[Selected extract]:
There are two ways for an unregistered company to properly remit an outstanding tax liability: late registration or voluntary disclosure. The severity of the outstanding liability should be considered in choosing the method of remittance as long as the state has not contacted the company regarding the liability. Once a company has been contacted by the state, voluntary disclosure is not an option.

It may be a good idea to call the voluntary disclosure department at 800-352-3671 to discuss the best way to handle a particular situation. Be prepared to describe the situation, including estimates of the amount and duration of the collected and uncollected liabilities.

An anonymous call offers several advantages, including time to prepare the disclosure and/or fund the amount that needs to be paid. It can be helpful to have this call made by a consultant or other third party who will be careful not to divulge the identity of the company in question. If the call is made by a company employee, do not use a company phone or enter a business partner number or other license number into the phone system. It may take longer to connect with someone who can help, but a contact at the department can be very helpful in identifying practical, as opposed to, statutorily acceptable procedures. It is a good idea to mentally prepare for various questions that may come up and to think of an "alternative" name to use for the company. For instance, use "the cleaning company" instead of "FL Kleenerz."

[Listing]:

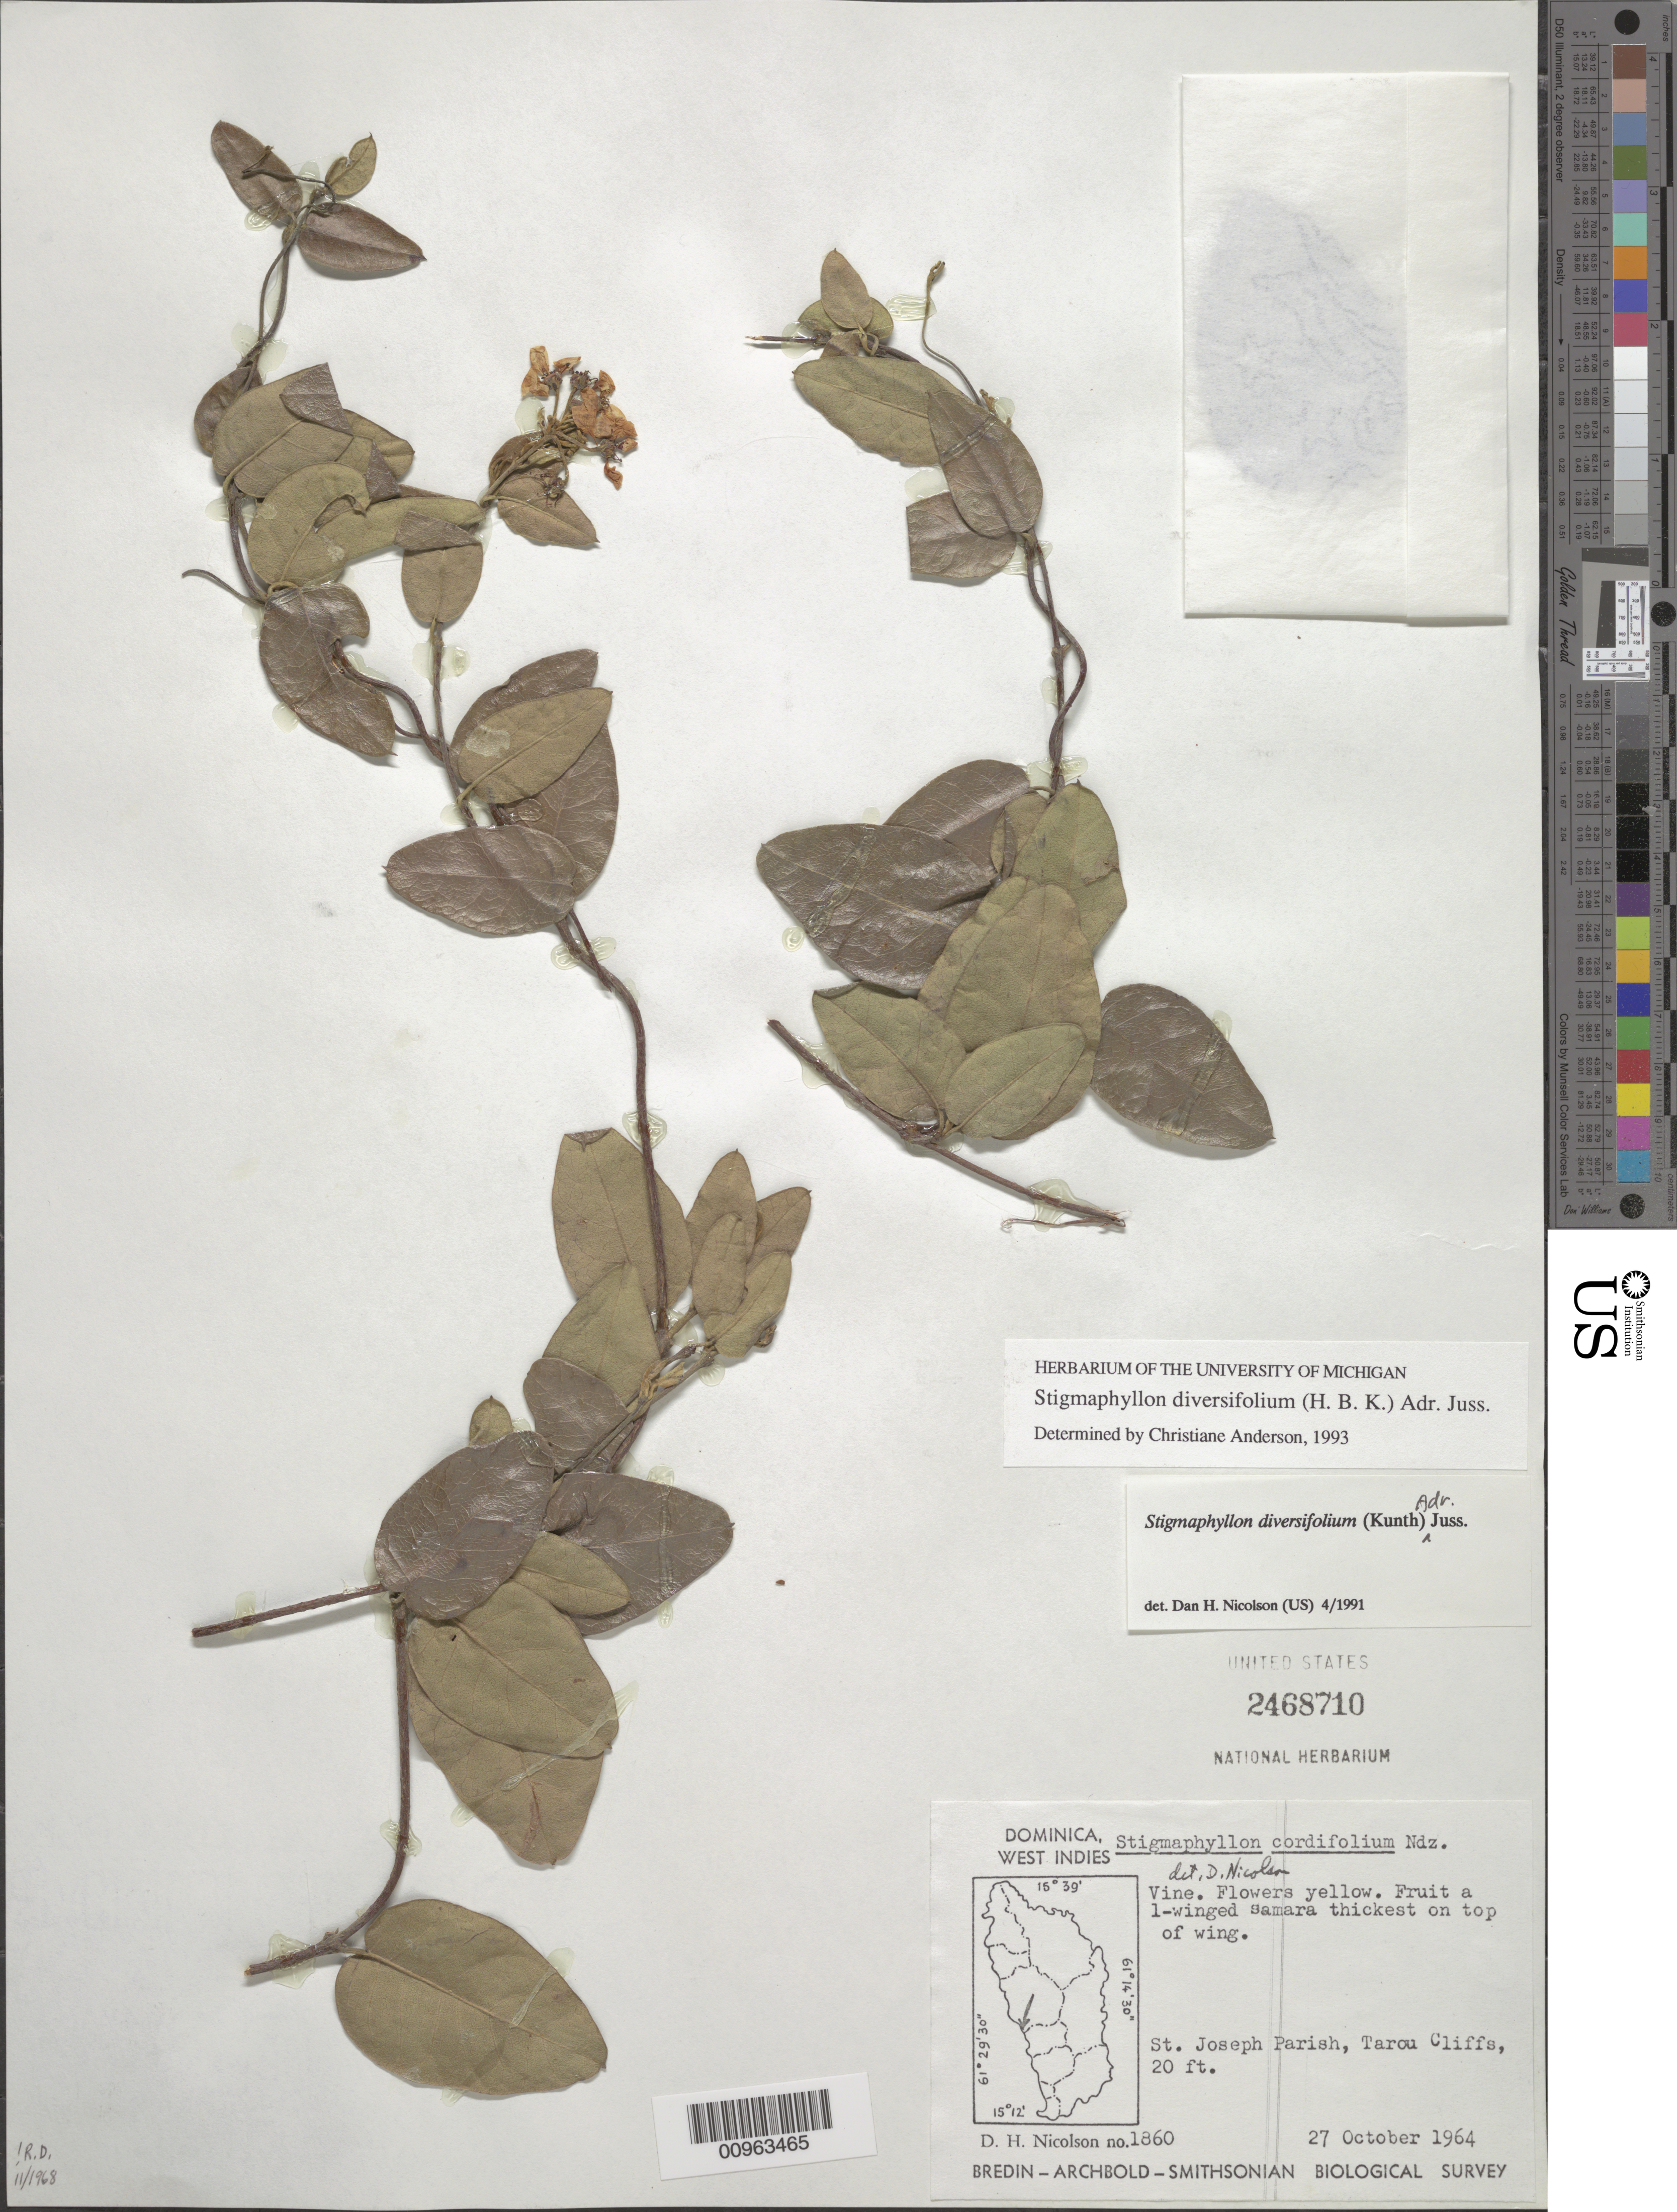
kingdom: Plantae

* * *

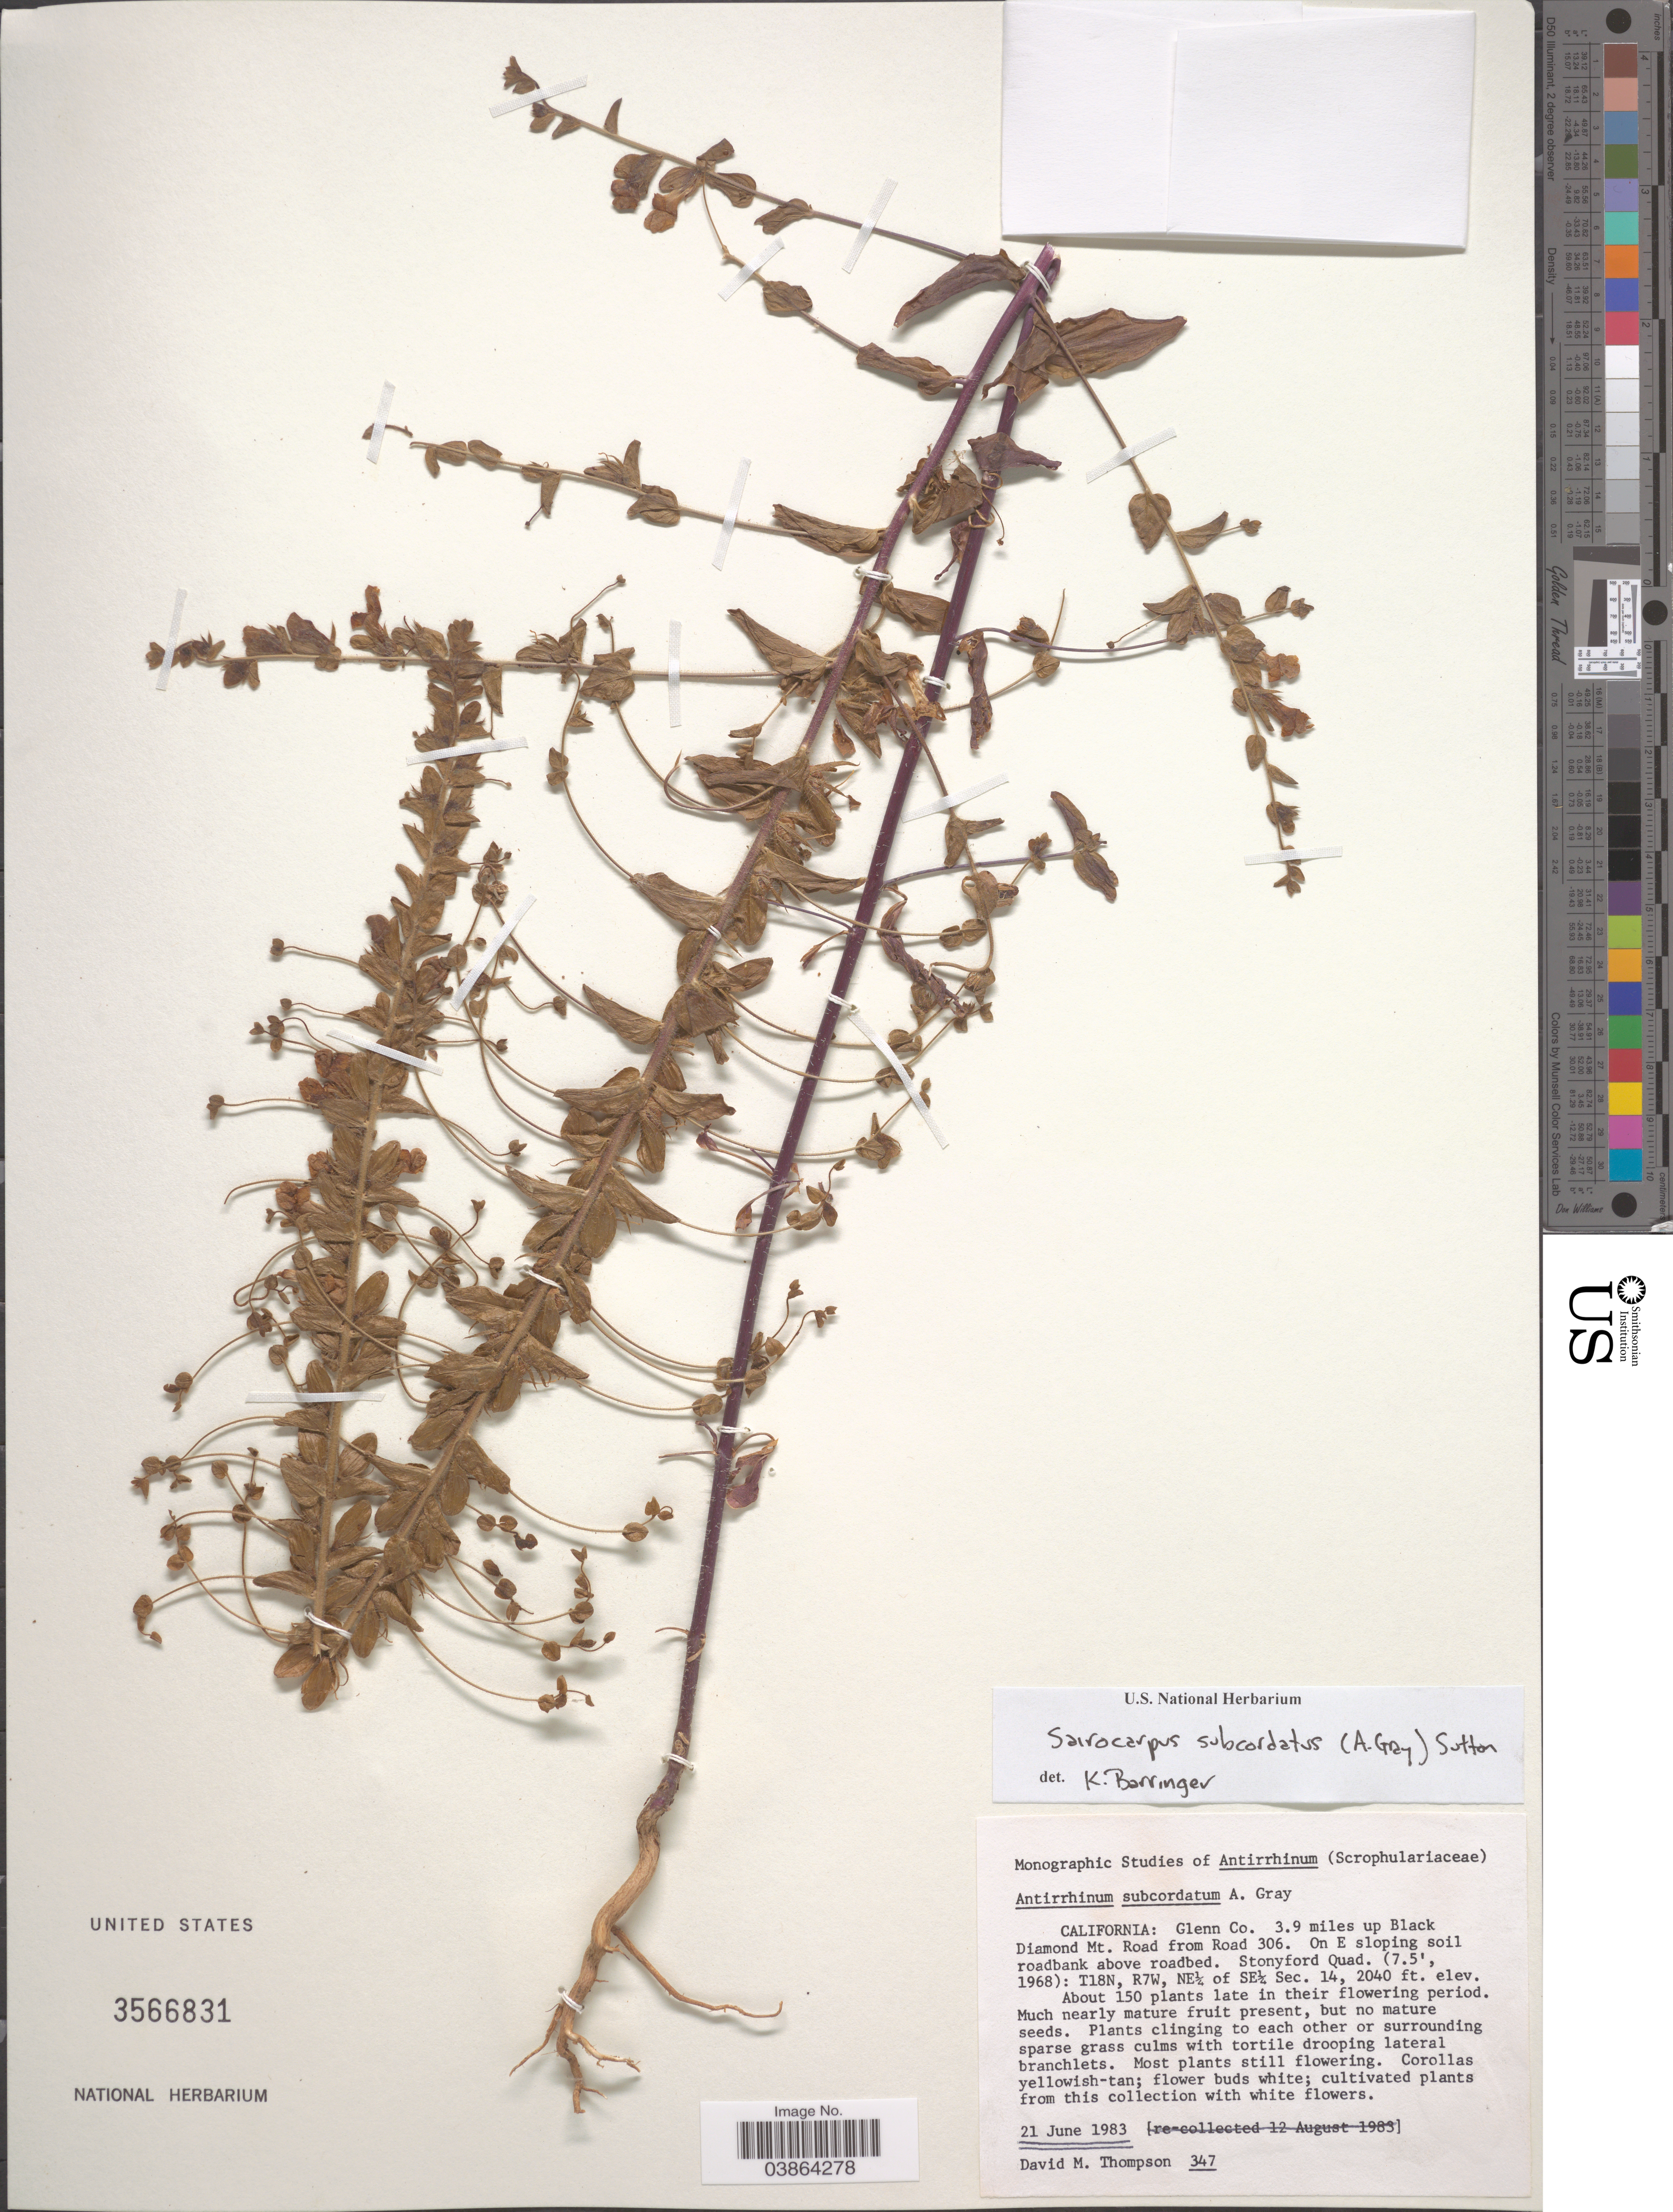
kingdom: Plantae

[To be done]:
- a) The text about paying an unregistered company's outstanding tax liability warns an employee who makes the anonymous call against certain actions. List each thing it says not to do.
- b) Write what comes next in the text about paying an unregistered company's outstanding tax liability, picking up after its final sentence.

[Results for each task]:
- a)
- Using a company phone
- Entering a business partner number into the phone system
- Entering any other license number into the phone system

- b)
Be aware the statute predominates and that guidance received in this manner is not technically binding. However, document the call with good notes, including the name (properly spelled), the direct or office phone number, the fax number, and possibly the e-mail address of the person called. In practice, advice received from the voluntary disclosure department can be very useful.

Late Registration:

A late registration should be considered if the sales tax liability is small and/or the company is only a few months late in registering. Under these circumstances, late registration is probably the most cost effective and quickest solution. In addition, if the company receives a quarterly filing frequency(1) and registers before the end of the first quarter of collected taxes, there will probably not be additional compliance costs. When the liability extends beyond the current quarter or the liability is large and may result in a monthly filing frequency. It is a good idea to negotiate or determine the frequency ahead of time. For late registrations, back returns will have to be filed as well as penalties and interest paid.

One way to minimize costs if the filing frequency is known is to prepare and submit back returns, taxes, penalties, and interest with the registration application. This will minimize interest and expedite the process. If calculating penalties and interest is too difficult, paying only the tax due is also an option. The Department of Revenue will send a bill for the difference. The upfront remittance of the tax may be taken by the Department as a show of good faith. Do submit a request for waiver of penalties and interest with the application package, but do not expect the Department of Revenue to waive more than the penalty for the first return under most circumstances (2).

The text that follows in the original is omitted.